Saturday, July 30, 2005

Cory at BoingBoing points us to a pretty awesome post by Joey the AccordionGuy who details threatening phone calls he received after a less than flattering review of Quick Boys Moving was left in the comment section of a blog post asking about movers in Toronto. Because of this, the story has currently risen to the top entry at Google for Quick Boys Moving, where it's likely to remain for a bit. Note to business owners: diplomacy counts.

Thursday, July 28, 2005

I made my first two initial entries into Wikipedia today. One for Lew Hill of Pacifica Radio fame, and another for Ralph McGehee, who created the CIABASE database (someone had written to me about the database, which in turn led me to Wikipedia looking for more info).

I pretty much block and copied text from elsewhere, being sure I referenced the source. But since there was no entry for either (Lew especially deserves so much more), I thought I'd begin with something. No attribution for me, but I didn't do it for the fame. All in all it's pretty cool, with a feeling I've contributed to the global knowledgebase.

I do plan on updating the Hill entry later if nobody beats me to it.

Wednesday, July 27, 2005

Mark at BoingBoing points us to a cogent DailyKos post comparing Washington's differing attitude towards guns and file sharing. For example, guess who the President is defending here:

"The president believes that the manufacturer of a legal product should not be held liable for the criminal misuse of that product by others," said White House spokesman Scott McClellan.

No, it ain't Grokster.

Monday, July 25, 2005

Like Christian rock music, Christian computer/video games promise to be a huge market. This week the Christian Game Developers Conference is taking place in Portland, Oregon with the intention to "equip game developers to glorify God."

Tuesday, July 19, 2005

Our guest last Saturday was Kevin Bankston of the EFF. We talked about the USA PATRIOT Act and its impact on civil liberties. We also talked about proposed changes and extensions to the Act as many of its provisions are set to expire at the end of the year.

PLEASE NOTE: The aircheck recording of this program did not work. I'm doing my best to recover the audio so it can be posted later. It may be several days before this can happen. Please check back here, or our audio archives to see if the audio is available. Or, if you have podcast software, simply link to our podcast file and you will receive the audio once it becomes available.

Monday, July 11, 2005

There's a posting today over at telling the story of a photographer being handcuffed, "interrogated" and later visited (at 3am) by law enforcement asking more questions. It's not clear from the posting whether any photos were destroyed or even if the camera was returned.

Actually, there's scant information in the posting and its veracity is uncertain. But this kind of thing has been happening around the country for a while. NPR has covered it, and there's even a Flickr group about prohibited photo taking. It seems some cops will ignore certain rules when enforcing the law. To them, taking photographs is apparently a threat to our nation and its liberties.
Our guest last Saturday was Gary Cornell, author and co-founder of Apress, a small publisher of books for computer professionals. We talked about the occasional advantage of atoms over bits, the state of programming in the world, and why it's probably good to know what's happening underneath all that code.

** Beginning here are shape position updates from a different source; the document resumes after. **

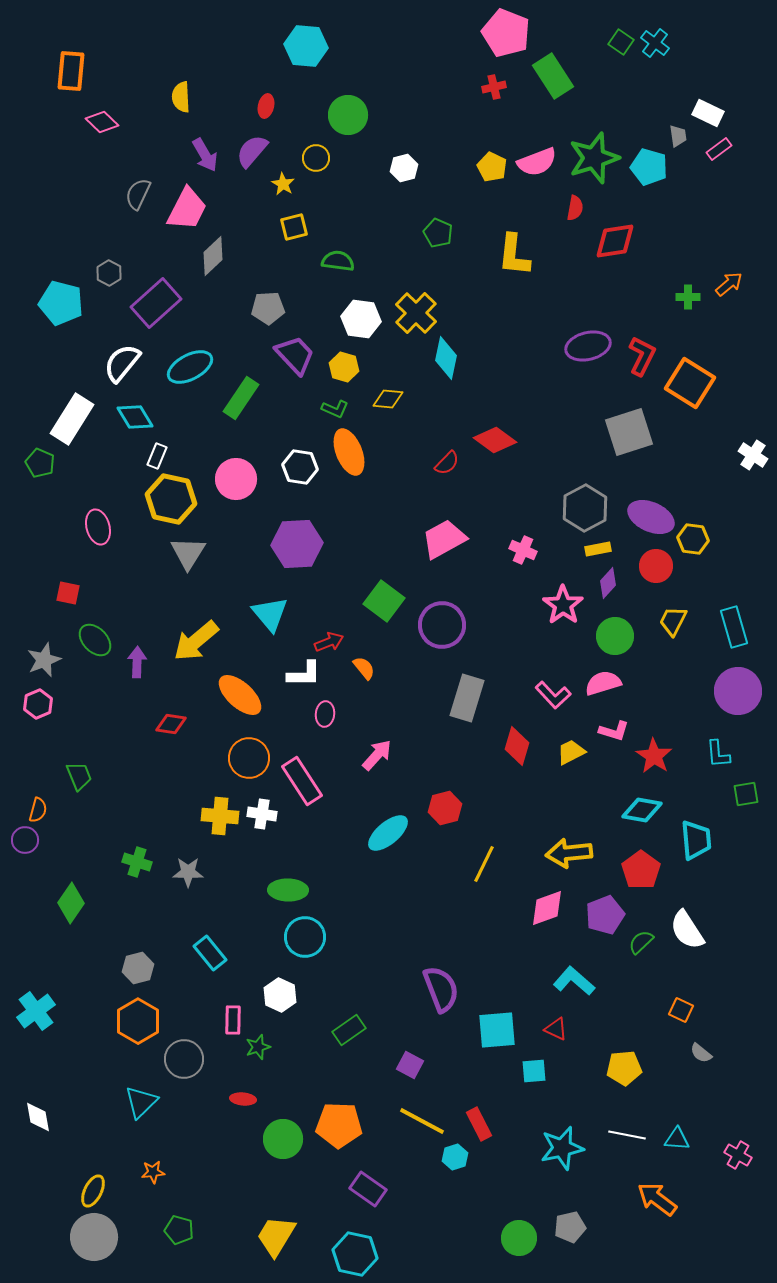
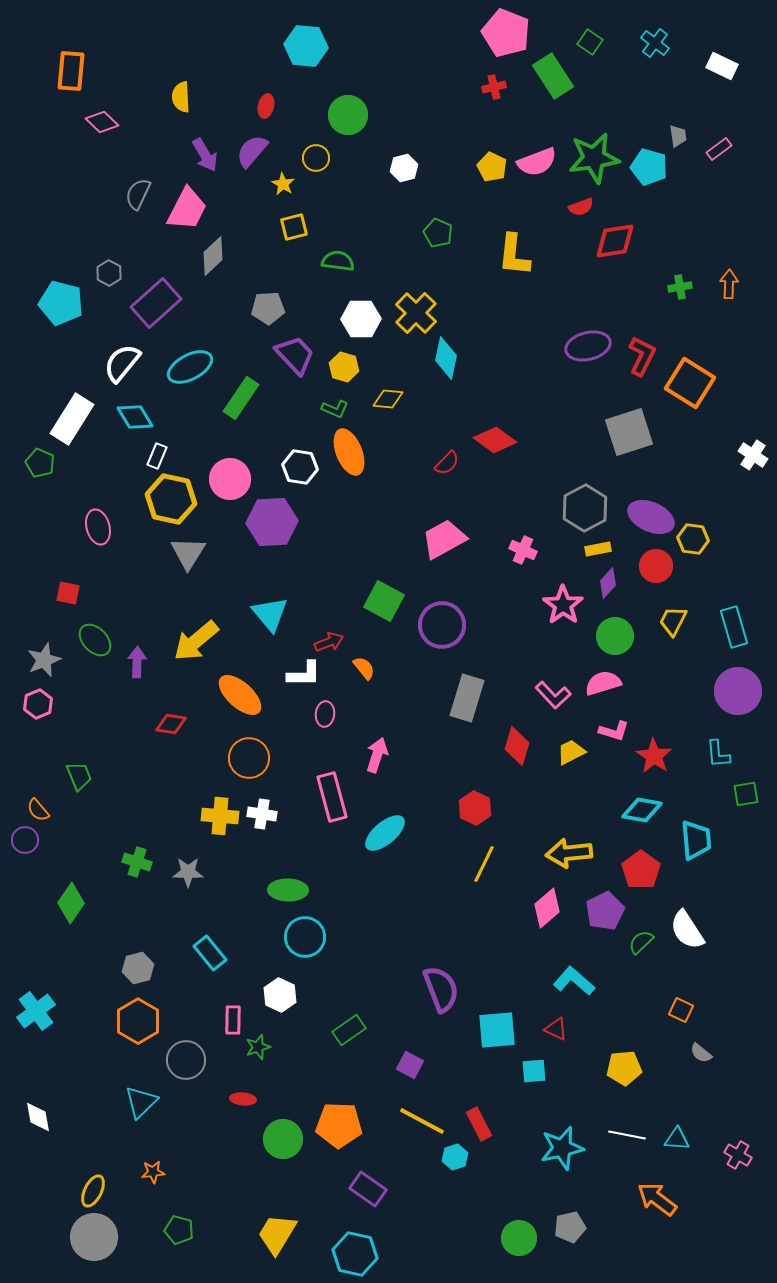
green square at (621, 42): moved 31 px left
white rectangle at (708, 113): moved 14 px right, 47 px up
green star at (594, 158): rotated 9 degrees clockwise
red semicircle at (575, 208): moved 6 px right, 1 px up; rotated 60 degrees clockwise
orange arrow at (729, 284): rotated 48 degrees counterclockwise
green cross at (688, 297): moved 8 px left, 10 px up; rotated 10 degrees counterclockwise
white hexagon at (361, 319): rotated 9 degrees counterclockwise
pink circle at (236, 479): moved 6 px left
purple hexagon at (297, 544): moved 25 px left, 22 px up
green square at (384, 601): rotated 9 degrees counterclockwise
pink arrow at (377, 755): rotated 24 degrees counterclockwise
pink rectangle at (302, 781): moved 30 px right, 16 px down; rotated 18 degrees clockwise
red hexagon at (445, 808): moved 30 px right; rotated 20 degrees counterclockwise
orange semicircle at (38, 810): rotated 125 degrees clockwise
cyan ellipse at (388, 833): moved 3 px left
pink diamond at (547, 908): rotated 21 degrees counterclockwise
purple pentagon at (605, 915): moved 4 px up; rotated 6 degrees counterclockwise
gray circle at (184, 1059): moved 2 px right, 1 px down
yellow trapezoid at (276, 1236): moved 1 px right, 2 px up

- Listen to the interview -

Tuesday, July 05, 2005

Marina Bai is suing NASA over the Deep Impact probe which successfully crashed into comet Tempel 1 over the weekend. Claiming the experiment "ruins the natural balance of forces in the universe" she is suing in a Moscow court for the equivalent of about $300 million dollars. She had claimed the crash would "deform her horoscope" and this amount is meant to cover her "moral suffering".

Monday, July 04, 2005

I've forgotten to post links recent guests, so here's a batch for you:

Our guest on June 4 was John Markoff. His most recent book What the Dormouse Said tells of the influence of the 60's counter-culture on the development of the PC and computer networks.

- Listen to the interview -

On June 25 we were joined by Jim Buckmaster, President and CEO of, the wildly popular "sorta like classified ads" web site started by Craig Newmark. It's simple interface and lo-key presentation belie the powerful community it has fostered.

- Listen to the interview -

This last week, July 2, we were joined by Michael Page, lead counsel for Grokster, and Matt Neco, General counsel for Streamcast Networks. We discussed their loss in the Supreme Court earlier in the week and what it means now that MGM v. Grokster will go forward to trial.